## TEXTE À TRAITER
******
À Marseille depuis lundi, le Président sera dans une école de la cité phocéenne ce matin. Il devrait y dresser le bilan du volet éducation de « Marseille en grand » et annoncer sa généralisation par le biais du CNR. Mais c’est dès lundi soir, lors d’un débat avec des habitants marseillais, qu’Emmanuel Macron a multiplié les annonces. Ouverture de tous les collèges Rep de 8 à 18 heures, demie journée de découverte des métiers toutes les deux semaines en 5ème, baisse des effectifs en moyenne section et développement de la scolarisation des enfants de moins deux ans dans les quartiers sensibles… Des annonces que découvrent les syndicats, les enseignants mais aussi le ministère semble-t-il . Interrogé sur les horaires élargis des collèges par Sophie Vénétitay, secrétaire générale du Snes-FSU, le cabinet du ministre de l’Éducation nationale, était bien en peine pour lui répondre lundi matin.
******
## DONNÉES EXTRAITES
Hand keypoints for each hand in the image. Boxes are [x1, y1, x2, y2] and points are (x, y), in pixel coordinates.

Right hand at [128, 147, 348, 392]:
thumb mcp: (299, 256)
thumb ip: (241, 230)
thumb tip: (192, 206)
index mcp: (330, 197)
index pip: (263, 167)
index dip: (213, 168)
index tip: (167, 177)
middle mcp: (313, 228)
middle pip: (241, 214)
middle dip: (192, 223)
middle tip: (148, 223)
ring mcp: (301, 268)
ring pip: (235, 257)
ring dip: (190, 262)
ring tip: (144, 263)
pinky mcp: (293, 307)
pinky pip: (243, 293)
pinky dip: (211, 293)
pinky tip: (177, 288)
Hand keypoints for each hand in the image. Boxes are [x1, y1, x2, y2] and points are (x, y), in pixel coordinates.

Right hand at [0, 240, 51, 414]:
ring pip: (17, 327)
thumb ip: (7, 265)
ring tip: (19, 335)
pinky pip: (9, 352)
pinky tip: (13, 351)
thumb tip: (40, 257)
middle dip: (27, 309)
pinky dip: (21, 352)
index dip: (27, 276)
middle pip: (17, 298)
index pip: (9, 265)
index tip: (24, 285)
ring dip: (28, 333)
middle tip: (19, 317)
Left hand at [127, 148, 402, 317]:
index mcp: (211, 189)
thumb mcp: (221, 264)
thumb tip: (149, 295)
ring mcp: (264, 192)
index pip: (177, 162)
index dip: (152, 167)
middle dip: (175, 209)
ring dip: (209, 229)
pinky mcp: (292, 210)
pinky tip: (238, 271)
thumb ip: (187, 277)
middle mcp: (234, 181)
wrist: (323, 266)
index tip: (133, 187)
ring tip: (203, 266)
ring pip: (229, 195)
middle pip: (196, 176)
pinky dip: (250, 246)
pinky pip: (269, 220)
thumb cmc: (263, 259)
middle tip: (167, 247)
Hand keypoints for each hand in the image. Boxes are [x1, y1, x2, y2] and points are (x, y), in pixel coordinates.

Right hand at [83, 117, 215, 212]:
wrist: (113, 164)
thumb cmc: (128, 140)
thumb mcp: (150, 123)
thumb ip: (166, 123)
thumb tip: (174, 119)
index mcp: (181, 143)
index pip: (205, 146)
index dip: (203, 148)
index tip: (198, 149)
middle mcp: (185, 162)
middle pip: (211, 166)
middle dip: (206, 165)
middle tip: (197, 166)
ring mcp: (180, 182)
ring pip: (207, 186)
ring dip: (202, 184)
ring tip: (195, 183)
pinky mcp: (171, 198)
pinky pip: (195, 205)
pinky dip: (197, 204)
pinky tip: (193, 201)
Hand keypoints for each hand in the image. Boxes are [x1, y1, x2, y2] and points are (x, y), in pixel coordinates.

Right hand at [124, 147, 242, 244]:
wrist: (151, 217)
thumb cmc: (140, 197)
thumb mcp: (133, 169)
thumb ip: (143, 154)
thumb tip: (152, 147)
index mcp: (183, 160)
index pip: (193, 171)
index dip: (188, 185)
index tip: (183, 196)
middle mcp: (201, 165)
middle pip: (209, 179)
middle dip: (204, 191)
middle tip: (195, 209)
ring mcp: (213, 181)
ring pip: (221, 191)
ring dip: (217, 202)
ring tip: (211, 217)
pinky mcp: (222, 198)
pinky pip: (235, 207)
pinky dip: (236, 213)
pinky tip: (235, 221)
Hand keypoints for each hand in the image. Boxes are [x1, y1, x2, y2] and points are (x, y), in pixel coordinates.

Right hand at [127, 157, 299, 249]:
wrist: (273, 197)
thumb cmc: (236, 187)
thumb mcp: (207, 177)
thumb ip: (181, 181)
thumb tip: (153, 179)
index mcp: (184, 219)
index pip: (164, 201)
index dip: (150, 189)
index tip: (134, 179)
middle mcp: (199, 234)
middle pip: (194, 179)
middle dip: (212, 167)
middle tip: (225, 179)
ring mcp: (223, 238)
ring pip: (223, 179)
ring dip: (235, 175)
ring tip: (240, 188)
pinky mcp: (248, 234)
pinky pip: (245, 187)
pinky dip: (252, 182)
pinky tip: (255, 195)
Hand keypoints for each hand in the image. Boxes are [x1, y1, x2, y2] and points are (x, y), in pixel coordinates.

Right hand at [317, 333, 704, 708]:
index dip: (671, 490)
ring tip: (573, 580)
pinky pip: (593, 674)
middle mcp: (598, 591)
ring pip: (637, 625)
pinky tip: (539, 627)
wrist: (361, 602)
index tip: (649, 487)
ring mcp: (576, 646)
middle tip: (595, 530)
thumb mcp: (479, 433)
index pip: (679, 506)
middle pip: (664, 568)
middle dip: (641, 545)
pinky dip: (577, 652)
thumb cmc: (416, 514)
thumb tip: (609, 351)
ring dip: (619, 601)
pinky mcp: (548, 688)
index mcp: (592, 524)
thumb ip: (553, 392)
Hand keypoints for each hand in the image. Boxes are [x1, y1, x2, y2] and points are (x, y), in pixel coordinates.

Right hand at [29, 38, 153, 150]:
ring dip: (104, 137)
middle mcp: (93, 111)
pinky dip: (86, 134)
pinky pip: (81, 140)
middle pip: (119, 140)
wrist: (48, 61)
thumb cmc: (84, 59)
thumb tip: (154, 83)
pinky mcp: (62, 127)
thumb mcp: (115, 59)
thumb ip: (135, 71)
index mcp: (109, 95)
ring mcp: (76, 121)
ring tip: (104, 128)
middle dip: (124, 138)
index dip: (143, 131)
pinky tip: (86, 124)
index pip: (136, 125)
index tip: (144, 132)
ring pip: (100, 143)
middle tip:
******
## TRAVAIL DEMANDÉ
(1) Recopiez le passage de l'article sur la visite présidentielle à Marseille qui commence à « À Marseille depuis » et se termine à « répondre lundi matin. », en remplaçant « enseignants » par « professeurs ».
(2) Énumérez les mesures qu'Emmanuel Macron a annoncées lundi soir selon l'article sur la visite présidentielle à Marseille.
(3) Poursuivez l'article sur la visite présidentielle à Marseille à partir de sa dernière phrase.

## RÉSULTATS OBTENUS
(1)
À Marseille depuis lundi, le Président sera dans une école de la cité phocéenne ce matin. Il devrait y dresser le bilan du volet éducation de « Marseille en grand » et annoncer sa généralisation par le biais du CNR. Mais c’est dès lundi soir, lors d’un débat avec des habitants marseillais, qu’Emmanuel Macron a multiplié les annonces. Ouverture de tous les collèges Rep de 8 à 18 heures, demie journée de découverte des métiers toutes les deux semaines en 5ème, baisse des effectifs en moyenne section et développement de la scolarisation des enfants de moins deux ans dans les quartiers sensibles… Des annonces que découvrent les syndicats, les professeurs mais aussi le ministère semble-t-il . Interrogé sur les horaires élargis des collèges par Sophie Vénétitay, secrétaire générale du Snes-FSU, le cabinet du ministre de l’Éducation nationale, était bien en peine pour lui répondre lundi matin.

(2)
- Ouverture de tous les collèges Rep de 8 à 18 heures
- Demie journée de découverte des métiers toutes les deux semaines en 5ème
- Baisse des effectifs en moyenne section
- Développement de la scolarisation des enfants de moins deux ans dans les quartiers sensibles

(3)
Premier Bilan de Marseille en Grand du côté des syndicats
Le 2 septembre 2021, Macron annonçait la transformation libérale de l’école. « Il faut qu’on ait des directeurs d’école à qui on permet d’avoir un peu plus d’encadrement. Il faut que ces directeurs d’école puissent choisir l’équipe pédagogique… On doit permettre d’avoir des aides en plus, des enseignants en plus, d’être doté de moyens, d’adapter les rythmes scolaires pour les enfants, de penser le temps sportif différemment grâce aux infrastructures, de penser le temps culturel à côté de l’école différemment et de permettre de le faire, et… de pouvoir d’abord choisir les enseignants qui y sont, être sûr qu’ils sont pleinement motivés, qu’ils adhèrent au projet », expliquait-il. Il promettait alors d’évaluer ces adaptations au terrain, ces adaptations qui permettaient « de repenser les projets d’aprentissage, les rythmes scolaires, les récréations, la durée des cours, les façons d’enseigner ». Il annonçait aussi que si ces évaluations étaient concluantes, elles seraient généralisées.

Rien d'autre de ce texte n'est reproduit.